Social marketing campaigns to increase SBIRT’s population reach could be modeled on methods used by the alcohol and pharmaceutical industries to increase demand for their products. The key advice communicated in most brief interventions programs is to drink within recommended drinking limits, which in the United States are no more than one drink per occasion for women and no more than two drinks for men. For adults older than age 65, the recommendation is only one drink daily for both men and women.   

If social marketing messages could substitute those limits for the alcohol industry’s ambiguous “drink responsibly” messages, it could help to generate norms that complement SBIRT messages communicated in healthcare settings. Using images and special situations featuring older adults can reinforce the messages for sticking to recommended amounts.

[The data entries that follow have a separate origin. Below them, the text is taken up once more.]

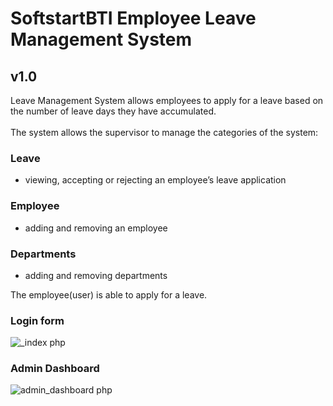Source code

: # SoftstartBTI Employee Leave Management System

## v1.0
Leave Management System allows employees to apply for a leave based on the number of leave days they have accumulated. 
<br><br>The system allows the supervisor to manage the categories of the system:

### Leave
* viewing, accepting or rejecting an employee’s leave application 

### Employee
* adding and removing an employee

### Departments
* adding and removing departments

The employee(user) is able to apply for a leave. 

### Login form

![_index php](https://user-images.githubusercontent.com/48829302/170836566-4d0d14ad-d7d4-46f3-944f-db4d48297468.png)


### Admin Dashboard

![admin_dashboard php](https://user-images.githubusercontent.com/48829302/170836575-6ed4b004-72c2-43ad-874d-0ab3698e1e1d.png)
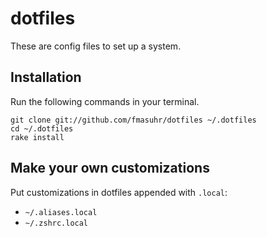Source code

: # dotfiles


These are config files to set up a system.


## Installation

Run the following commands in your terminal.

    git clone git://github.com/fmasuhr/dotfiles ~/.dotfiles
    cd ~/.dotfiles
    rake install


## Make your own customizations

Put customizations in dotfiles appended with `.local`:

  * `~/.aliases.local`
  * `~/.zshrc.local`
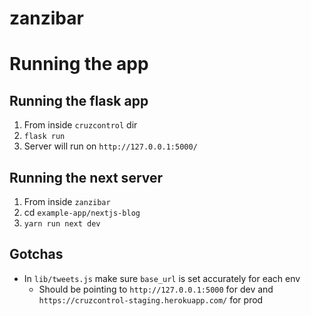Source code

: # zanzibar

# Running the app

## Running the flask app
1. From inside `cruzcontrol` dir
2. `flask run`
3. Server will run on `http://127.0.0.1:5000/`

## Running the next server
1. From inside `zanzibar`
2. cd `example-app/nextjs-blog`
3. `yarn run next dev`

## Gotchas
- In `lib/tweets.js` make sure `base_url` is set accurately for each env
    - Should be pointing to `http://127.0.0.1:5000` for dev and `https://cruzcontrol-staging.herokuapp.com/` for prod
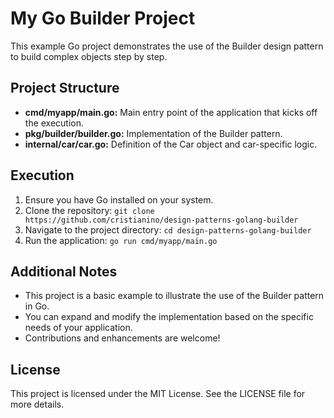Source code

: # My Go Builder Project

This example Go project demonstrates the use of the Builder design pattern to build complex objects step by step.

## Project Structure

- **cmd/myapp/main.go:** Main entry point of the application that kicks off the execution.
- **pkg/builder/builder.go:** Implementation of the Builder pattern.
- **internal/car/car.go:** Definition of the Car object and car-specific logic.

## Execution

1. Ensure you have Go installed on your system.
2. Clone the repository: `git clone https://github.com/cristianino/design-patterns-golang-builder`
3. Navigate to the project directory: `cd design-patterns-golang-builder`
4. Run the application: `go run cmd/myapp/main.go`

## Additional Notes

- This project is a basic example to illustrate the use of the Builder pattern in Go.
- You can expand and modify the implementation based on the specific needs of your application.
- Contributions and enhancements are welcome!

## License

This project is licensed under the MIT License. See the LICENSE file for more details.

Another approach is to market SBIRT services to consumers using direct-to-consumer advertising and “ask your doctor” campaigns, which have been found to increase patient inquiries and influence physician prescribing behavior (Gellad and Lyles, 2007).

Using community-based opinion leaders is a third social marketing strategy to support SBIRT’s low-risk drinking guidelines, alcohol abstention campaigns (e.g., “Dry January” programs), as well as opposition to hazardous drinking activities like wine and beer tasting events and COVID-19 happy hours in assisted living and nursing home settings. Influencer marketing, or social media marketing, is a hybrid of old and new tools that goes beyond celebrity endorsement to communicate a brand (e.g., a hospital-based SBIRT program) and a message (e.g., adhere to lower risk guidelines). Influencer marketing of SBIRT could involve doctors and providers in a range of disciplines, people in recovery, clergy, and community leaders. The alcohol industry recruits opinion leaders, often celebrities, to endorse, promote, and model the use of its products. Educating opinion leaders about the benefits of SBIRT and the availability of its services could be a potentially effective strategy.

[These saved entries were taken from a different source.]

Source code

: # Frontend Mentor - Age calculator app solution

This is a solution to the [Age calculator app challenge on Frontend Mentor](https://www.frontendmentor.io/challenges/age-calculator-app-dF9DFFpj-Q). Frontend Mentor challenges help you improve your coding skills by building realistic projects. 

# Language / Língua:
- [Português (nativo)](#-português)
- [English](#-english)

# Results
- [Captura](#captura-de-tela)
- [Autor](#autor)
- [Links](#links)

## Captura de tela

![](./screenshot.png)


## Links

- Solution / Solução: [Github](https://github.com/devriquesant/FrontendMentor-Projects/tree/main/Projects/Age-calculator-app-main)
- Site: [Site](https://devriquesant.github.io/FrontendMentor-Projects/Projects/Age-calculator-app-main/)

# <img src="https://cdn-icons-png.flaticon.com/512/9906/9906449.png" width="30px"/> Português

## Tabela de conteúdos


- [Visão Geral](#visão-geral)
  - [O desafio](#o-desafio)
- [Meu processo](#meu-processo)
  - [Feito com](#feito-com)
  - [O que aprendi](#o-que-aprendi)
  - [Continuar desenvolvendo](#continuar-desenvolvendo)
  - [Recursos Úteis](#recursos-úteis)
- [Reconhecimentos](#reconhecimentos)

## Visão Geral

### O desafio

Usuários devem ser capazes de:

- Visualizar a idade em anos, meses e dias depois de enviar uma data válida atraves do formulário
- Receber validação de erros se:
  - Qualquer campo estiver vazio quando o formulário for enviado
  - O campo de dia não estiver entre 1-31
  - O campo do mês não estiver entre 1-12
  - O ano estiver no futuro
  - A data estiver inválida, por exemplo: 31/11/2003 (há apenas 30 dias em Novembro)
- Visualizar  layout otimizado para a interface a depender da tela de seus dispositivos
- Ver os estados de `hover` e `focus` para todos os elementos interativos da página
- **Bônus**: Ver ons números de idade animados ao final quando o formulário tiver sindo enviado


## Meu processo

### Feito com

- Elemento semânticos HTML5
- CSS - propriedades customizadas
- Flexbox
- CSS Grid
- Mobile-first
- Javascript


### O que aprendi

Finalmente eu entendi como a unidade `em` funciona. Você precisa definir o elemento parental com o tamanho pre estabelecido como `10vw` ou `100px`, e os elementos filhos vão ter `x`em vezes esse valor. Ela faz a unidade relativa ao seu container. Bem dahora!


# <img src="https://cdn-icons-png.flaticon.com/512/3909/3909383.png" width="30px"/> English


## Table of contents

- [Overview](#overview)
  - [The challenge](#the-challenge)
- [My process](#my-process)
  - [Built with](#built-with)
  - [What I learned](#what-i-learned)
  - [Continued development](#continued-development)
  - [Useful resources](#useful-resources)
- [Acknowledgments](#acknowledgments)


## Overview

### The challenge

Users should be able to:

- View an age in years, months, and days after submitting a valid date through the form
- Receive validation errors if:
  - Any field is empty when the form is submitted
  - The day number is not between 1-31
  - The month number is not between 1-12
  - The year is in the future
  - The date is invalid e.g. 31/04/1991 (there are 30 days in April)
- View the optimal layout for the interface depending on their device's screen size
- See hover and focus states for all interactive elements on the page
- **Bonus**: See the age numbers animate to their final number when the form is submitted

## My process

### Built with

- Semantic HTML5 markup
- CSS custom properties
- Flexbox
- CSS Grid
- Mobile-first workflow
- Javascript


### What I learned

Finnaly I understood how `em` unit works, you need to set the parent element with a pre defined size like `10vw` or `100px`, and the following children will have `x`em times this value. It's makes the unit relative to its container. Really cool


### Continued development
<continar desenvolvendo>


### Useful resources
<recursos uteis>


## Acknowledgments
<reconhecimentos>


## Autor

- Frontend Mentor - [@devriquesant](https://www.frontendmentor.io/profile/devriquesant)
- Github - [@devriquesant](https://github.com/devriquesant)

Other strategies designed to extend the reach of SBIRT messages include:

  • Dissemination of low risk drinking guidelines and related SBIRT messages at healthcare clinics, pharmacies, community organization newsletters, local newspaper articles, and public service announcements.
  • Creation of a digital SBIRT capability using online screening, web-based behavior therapy, and referral to treatment information.
  • Enlisting pharmacists and other health professionals to disseminate SBIRT messages.
  • Distribution of evidence-based warning labels based on key SBIRT messages that define the lower risk limits of “responsible drinking,” the health benefits of not drinking, and the health risk for cancer and many other diseases of even low doses of alcohol. This approach has met with some success in Northern Canada (Zhao, et al., 2020).

Conclusion

This article explores opportunities for improving the effectiveness and population reach of SBIRT, expanding it into a multicomponent public health program aimed at disseminating SBIRT concepts and program components through electronic and social channels, EMRs, and Internet-based interventions, as well as nursing homes, retirement communities, and community organizations.

The population impact of SBIRT programs will continue to be limited for older adults and others unless better ways are found to increase the number of individuals who access SBIRT services (“bringing people to SBIRT”) and new program elements are added to bring SBIRT services out of the clinic and into the community (“bringing SBIRT to the people”).

With the pervasive use of medications that interact with alcohol, and the increasing risks of medical and non-medical cannabis use, there is a growing need to scale up a more population-oriented version of SBIRT in order to address the needs of older adults.


Thomas F. Babor, PhD, MPH, is a professor of Community Medicine and Public Health in the Department of Public Health Sciences at the University of Connecticut School of Medicine in Farmington, Connecticut.